--- DATASET EXCERPTS Enclosed Below ---

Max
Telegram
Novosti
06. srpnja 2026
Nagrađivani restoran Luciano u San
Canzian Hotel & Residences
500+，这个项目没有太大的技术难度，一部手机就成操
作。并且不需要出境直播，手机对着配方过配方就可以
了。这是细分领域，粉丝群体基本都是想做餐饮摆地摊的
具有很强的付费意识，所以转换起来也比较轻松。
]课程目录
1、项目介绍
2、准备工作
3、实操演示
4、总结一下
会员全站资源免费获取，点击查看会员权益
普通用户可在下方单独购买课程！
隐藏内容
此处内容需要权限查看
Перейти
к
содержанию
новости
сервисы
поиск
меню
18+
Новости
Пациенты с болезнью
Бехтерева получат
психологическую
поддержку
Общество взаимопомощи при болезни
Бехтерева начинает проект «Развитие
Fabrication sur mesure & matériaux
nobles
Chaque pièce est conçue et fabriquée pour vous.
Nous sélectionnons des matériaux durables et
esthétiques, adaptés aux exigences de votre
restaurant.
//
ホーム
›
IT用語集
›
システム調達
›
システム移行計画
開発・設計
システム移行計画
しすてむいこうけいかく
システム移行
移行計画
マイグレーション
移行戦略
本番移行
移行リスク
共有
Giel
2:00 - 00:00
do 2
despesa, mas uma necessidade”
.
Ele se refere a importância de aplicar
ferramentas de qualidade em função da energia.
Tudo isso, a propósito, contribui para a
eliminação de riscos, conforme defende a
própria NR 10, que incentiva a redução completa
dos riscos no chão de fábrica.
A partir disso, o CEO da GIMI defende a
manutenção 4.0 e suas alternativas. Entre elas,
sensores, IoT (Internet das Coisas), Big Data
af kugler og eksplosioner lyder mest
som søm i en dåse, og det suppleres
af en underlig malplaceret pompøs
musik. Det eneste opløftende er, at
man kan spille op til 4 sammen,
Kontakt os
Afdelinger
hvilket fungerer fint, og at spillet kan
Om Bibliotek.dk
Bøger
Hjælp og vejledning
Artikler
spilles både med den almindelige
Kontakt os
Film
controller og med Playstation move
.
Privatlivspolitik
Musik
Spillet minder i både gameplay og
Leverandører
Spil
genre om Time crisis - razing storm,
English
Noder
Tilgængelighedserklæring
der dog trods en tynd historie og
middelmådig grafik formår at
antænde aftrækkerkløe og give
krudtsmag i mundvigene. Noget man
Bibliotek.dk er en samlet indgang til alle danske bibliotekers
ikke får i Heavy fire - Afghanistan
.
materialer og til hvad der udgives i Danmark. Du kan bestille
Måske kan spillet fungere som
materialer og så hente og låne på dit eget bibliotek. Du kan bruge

--- End of Enclosed DATASET EXCERPTS ---

AIM OF THE TASK ▸
Copy out the listing with "Kontakt os" replaced by "Skriv til os" wherever it appears, keeping every other line unchanged.

EXERCISE RESULT ▸
Max
Telegram
Novosti
06. srpnja 2026
Nagrađivani restoran Luciano u San
Canzian Hotel & Residences
500+，这个项目没有太大的技术难度，一部手机就成操
作。并且不需要出境直播，手机对着配方过配方就可以
了。这是细分领域，粉丝群体基本都是想做餐饮摆地摊的
具有很强的付费意识，所以转换起来也比较轻松。
]课程目录
1、项目介绍
2、准备工作
3、实操演示
4、总结一下
会员全站资源免费获取，点击查看会员权益
普通用户可在下方单独购买课程！
隐藏内容
此处内容需要权限查看
Перейти
к
содержанию
новости
сервисы
поиск
меню
18+
Новости
Пациенты с болезнью
Бехтерева получат
психологическую
поддержку
Общество взаимопомощи при болезни
Бехтерева начинает проект «Развитие
Fabrication sur mesure & matériaux
nobles
Chaque pièce est conçue et fabriquée pour vous.
Nous sélectionnons des matériaux durables et
esthétiques, adaptés aux exigences de votre
restaurant.
//
ホーム
›
IT用語集
›
システム調達
›
システム移行計画
開発・設計
システム移行計画
しすてむいこうけいかく
システム移行
移行計画
マイグレーション
移行戦略
本番移行
移行リスク
共有
Giel
2:00 - 00:00
do 2
despesa, mas uma necessidade”
.
Ele se refere a importância de aplicar
ferramentas de qualidade em função da energia.
Tudo isso, a propósito, contribui para a
eliminação de riscos, conforme defende a
própria NR 10, que incentiva a redução completa
dos riscos no chão de fábrica.
A partir disso, o CEO da GIMI defende a
manutenção 4.0 e suas alternativas. Entre elas,
sensores, IoT (Internet das Coisas), Big Data
af kugler og eksplosioner lyder mest
som søm i en dåse, og det suppleres
af en underlig malplaceret pompøs
musik. Det eneste opløftende er, at
man kan spille op til 4 sammen,
Skriv til os
Afdelinger
hvilket fungerer fint, og at spillet kan
Om Bibliotek.dk
Bøger
Hjælp og vejledning
Artikler
spilles både med den almindelige
Skriv til os
Film
controller og med Playstation move
.
Privatlivspolitik
Musik
Spillet minder i både gameplay og
Leverandører
Spil
genre om Time crisis - razing storm,
English
Noder
Tilgængelighedserklæring
der dog trods en tynd historie og
middelmådig grafik formår at
antænde aftrækkerkløe og give
krudtsmag i mundvigene. Noget man
Bibliotek.dk er en samlet indgang til alle danske bibliotekers
ikke får i Heavy fire - Afghanistan
.
materialer og til hvad der udgives i Danmark. Du kan bestille
Måske kan spillet fungere som
materialer og så hente og låne på dit eget bibliotek. Du kan bruge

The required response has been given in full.